Vous l’avez compris, le bio ce n’est pas pour tout le monde. En seulement trois ans, le marché de la Vallée Rose à Fréjus s’est imposé comme l’un des incontournables du département et ne le doit pas à son rayon bio. Pour des raisons personnelles et financières, Christophe Artaud, un des responsables du marché n’en fait pas une priorité. A la place, ils se sont tournés vers une agriculture raisonnée aussi pratique qu’efficace puisque c’est grâce à ça qu’ils se sont fait un nom. La culture raisonnée est entre autres, construite sur la protection de l’environnement et la santé. Comme quoi, les deux ne sont pas si différents.

Au marché de la Vallée Rose, seule une petite partie des rayons et des étals sont réservés à ces produits bio. Ça n’a l’air de déranger personne, et surtout pas leurs clients.

Expliquez-nous comment fonctionne ce marché ?

Beaucoup de nos produits viennent d’agriculteurs locaux. Ces producteurs s’occupent des caisses à tour de rôle et travaillent pour tout le monde. Nos caisses marchent par code et chaque producteur à un numéro de famille. Par exemple aujourd’hui, on a une jeune fille qui fait les fromages de vache, une autre qui s’occupe de la bière. C’est ça, les familles. Demain, quelqu’un d’autre viendra pour les œufs, une dame pour la volaille, une autre pour les fleurs. C’est chacun son tour et ça nous permet surtout de ne pas prendre d’employés.
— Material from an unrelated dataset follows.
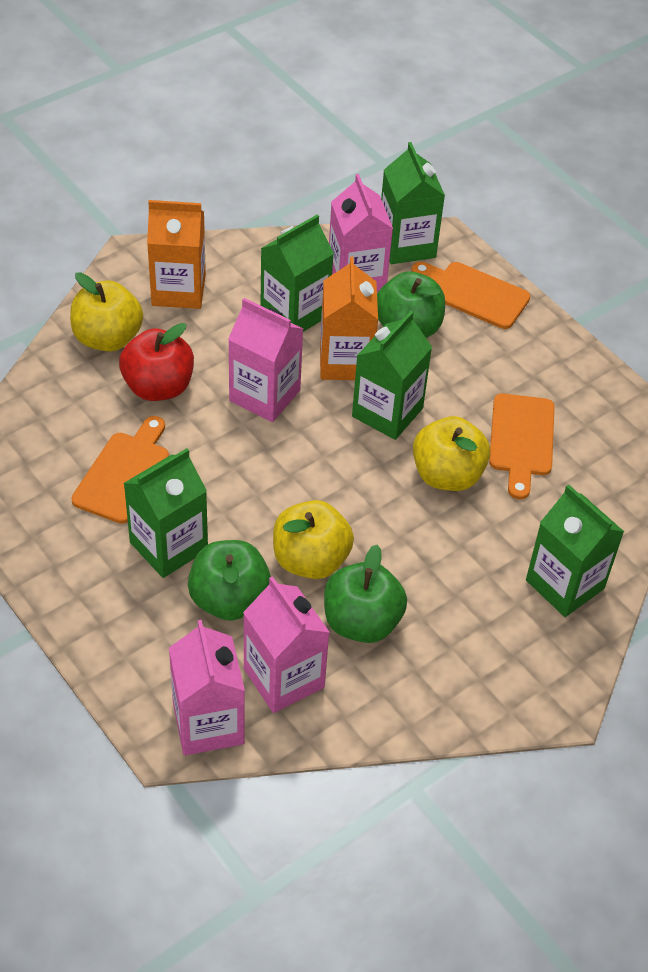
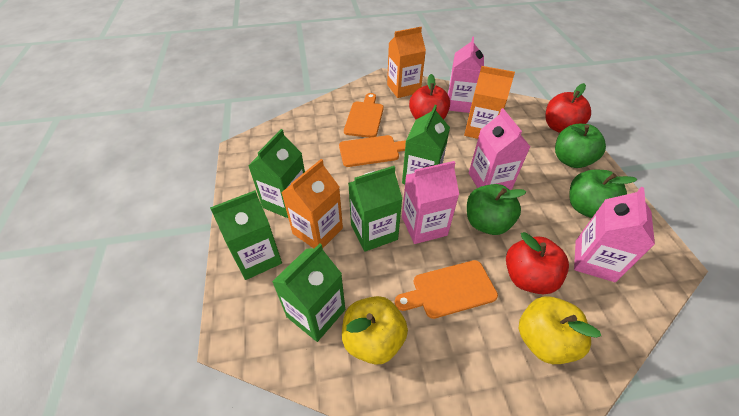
orange carton: [147,200,206,309] [320,256,378,380] = 2 -> [281,159,343,248] [387,27,426,98] [464,66,515,139] = 3
red apple: [119,323,194,401] = 1 -> [409,74,450,120] [506,232,569,294] [545,83,591,133] = 3
yellow apple: [70,272,143,352] [273,500,354,579] [413,416,490,491] = 3 -> [342,296,408,365] [519,296,601,364] = 2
La culture bio, vous y pensez ?

On commence à se pencher là-dessus. Nous n’avons pas le label bio mais on installe des pièges contre les insectes pour les pêches et les tomates par exemple. Pour les pêches, il y a aussi la confusion des insectes : ce sont des diffuseurs qui affolent et qui luttent contre les insectes. Les gens commencent à nous connaître et savent comment on travaille ici. C’est pour ça qu’on a pas pris le label. Puis il coûte aussi très cher et le cahier des charges prend beaucoup de temps. Et on en manque un peu.

Une partie de votre marché est quand même consacré au bio

On a une partie qui est bio. On a les fromages de brebis, le pain, tout ce qui est jus de fruits, viande de bœuf etc. Après, certains de nos producteurs sont bio mais n’ont pas demandé le label parce que c’est un coût, mais fonctionnent comme tel. Les fruits et légumes sont issus de la culture raisonnée. On a également deux-trois producteurs qui font ce que nous n’avons pas et ce qu’on ne peut pas faire dans le coin, toujours en culture raisonnée.

Quelles sont les différences entre l’agriculture bio et l’agriculture raisonnée ?

Le traitement est la principale différence. En bio, on traite en prévention avec des produits autorisés. Nous par contre, on ne traite pas en prévention sauf en cas de nécessité absolue. On essaie de trouver des solutions le plus naturellement possible. Par exemple, on fait de la courgette et nous n’avons pas eu besoin de traitement jusqu’à présent.

Vous n’utilisez pas de pesticides alors ?

Aucun pesticide ! On n’en met pas. D’ailleurs, on nous a fait les prélèvements récemment et ils n’ont rien trouvé, impeccable.

Qui sont vos clients ?

80% de notre clientèle est locale. Après, de plus en plus de restaurateurs commencent à venir nous voir. Par contre nous ne faisons pas de prix en gros. Parfois quelques petites ristournes mais on ne peut pas en faire beaucoup. Nos prix restent raisonnables et abordables.

Vous avez eu du mal à faire votre place ?

Au départ, on n’a pas commencé avec tous ces producteurs, on avait un peu de mal. Les gens n’y croyaient pas trop. On est arrivé à trouver une clientèle petit à petit. Puis quand ils ont su et vu que ça marchait, qu’on vivait de notre métier… Enfin on vit de notre métier ! Ça, c’est le plus important. D’ailleurs, dans certaines familles, les jeunes étaient partis vers une autre direction et sont finalement revenus à l’agriculture.